Repeat the bug report's text starting at "Ideally, cluster-image-registry-operator should" and ending at "the storage key).", but swap "rate-limited" for "throttled".

*PASSAGE PROVIDED*.
┌──

Bug 1853734

Summary: cluster-image-registry-operator calls ListKeys excessively
Product: OpenShift Container Platform Reporter: Jim Minter <jminter>
Component: Image RegistryAssignee: Ricardo Maraschini <rmarasch>
Status: CLOSED ERRATA QA Contact: XiuJuan Wang <xiuwang>
Severity: medium Docs Contact:
Priority: unspecified    
Version: 4.3.zCC: aos-bugs, jminter, mjudeiki, obulatov, pasik, rmarasch, xiuwang, xtian
Target Milestone: ---   
Target Release: 4.6.0   
Hardware: Unspecified   
OS: Unspecified   
Whiteboard:
Fixed In Version: Doc Type: Enhancement
Doc Text:
Feature: Avoid calling Azure endpoints too many times. Reason: Azure enforces quotas and the operator was constantly querying for storage account keys. Result: By caching the keys locally for a time we avoid going remotely to get them every time.
Story Points: ---
Clone Of: Environment:
Last Closed: 2020-10-27 16:12:04 UTC Type: Bug
Regression: --- Mount Type: ---
Documentation: --- CRM:
Verified Versions: Category: ---
oVirt Team: --- RHEL 7.3 requirements from Atomic Host:
Cloudforms Team: --- Target Upstream Version:
Embargoed:

Description Jim Minter 2020-07-03 17:41:18 UTC
Description of problem:
  In IPI mode, cluster-image-registry-operator calls ListKeys on the Azure storage account incessantly.  This is bad behaviour, especially so because the quotas on ListKeys() calls are low (https://aka.ms/srpthrottlinglimits) and others could be affected.

  Ideally, cluster-image-registry-operator should call ListKeys once at start-up, and then subsequently in a rate-limited way if it detects an authentication error using the key that it has cached (e.g. in the unlikely event that the end user has rotated the storage key).

└──

*INPUT DATA*.
┌──

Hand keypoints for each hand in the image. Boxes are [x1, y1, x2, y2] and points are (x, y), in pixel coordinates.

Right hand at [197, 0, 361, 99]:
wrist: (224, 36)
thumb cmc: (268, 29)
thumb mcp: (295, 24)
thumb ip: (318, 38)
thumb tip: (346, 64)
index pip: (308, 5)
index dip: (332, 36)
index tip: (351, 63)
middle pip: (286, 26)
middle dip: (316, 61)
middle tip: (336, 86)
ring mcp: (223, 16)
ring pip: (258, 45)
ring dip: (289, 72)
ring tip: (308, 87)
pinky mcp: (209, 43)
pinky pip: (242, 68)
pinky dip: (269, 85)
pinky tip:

└──
┌──

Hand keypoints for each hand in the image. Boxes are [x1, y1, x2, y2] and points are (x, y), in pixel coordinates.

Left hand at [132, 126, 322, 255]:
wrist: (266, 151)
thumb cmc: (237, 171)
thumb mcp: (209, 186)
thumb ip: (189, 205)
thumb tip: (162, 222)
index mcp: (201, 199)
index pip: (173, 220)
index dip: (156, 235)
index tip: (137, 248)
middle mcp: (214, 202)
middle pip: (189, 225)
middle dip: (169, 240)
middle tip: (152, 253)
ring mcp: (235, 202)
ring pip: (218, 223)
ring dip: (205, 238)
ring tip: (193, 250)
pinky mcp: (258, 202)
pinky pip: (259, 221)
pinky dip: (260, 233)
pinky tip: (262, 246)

└──
┌──

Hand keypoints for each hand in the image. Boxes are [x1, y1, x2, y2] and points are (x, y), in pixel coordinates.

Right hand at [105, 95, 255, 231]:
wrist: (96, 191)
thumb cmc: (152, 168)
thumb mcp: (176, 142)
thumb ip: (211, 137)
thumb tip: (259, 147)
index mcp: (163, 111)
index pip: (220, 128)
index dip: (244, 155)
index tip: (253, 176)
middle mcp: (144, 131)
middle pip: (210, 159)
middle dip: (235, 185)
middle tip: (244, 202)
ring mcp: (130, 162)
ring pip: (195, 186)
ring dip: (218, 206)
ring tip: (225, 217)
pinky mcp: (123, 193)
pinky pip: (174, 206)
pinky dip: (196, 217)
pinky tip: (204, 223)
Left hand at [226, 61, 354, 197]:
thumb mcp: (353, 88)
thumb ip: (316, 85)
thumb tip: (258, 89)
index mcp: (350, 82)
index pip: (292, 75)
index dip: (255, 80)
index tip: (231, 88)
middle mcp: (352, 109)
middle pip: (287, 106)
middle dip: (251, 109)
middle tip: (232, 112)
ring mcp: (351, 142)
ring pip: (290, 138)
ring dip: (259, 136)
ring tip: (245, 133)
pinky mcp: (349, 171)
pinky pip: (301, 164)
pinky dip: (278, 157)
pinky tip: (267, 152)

└──

*WRITTEN ANSWER*.
Ideally, cluster-image-registry-operator should call ListKeys once at start-up, and then subsequently in a throttled way if it detects an authentication error using the key that it has cached (e.g. in the unlikely event that the end user has rotated the storage key).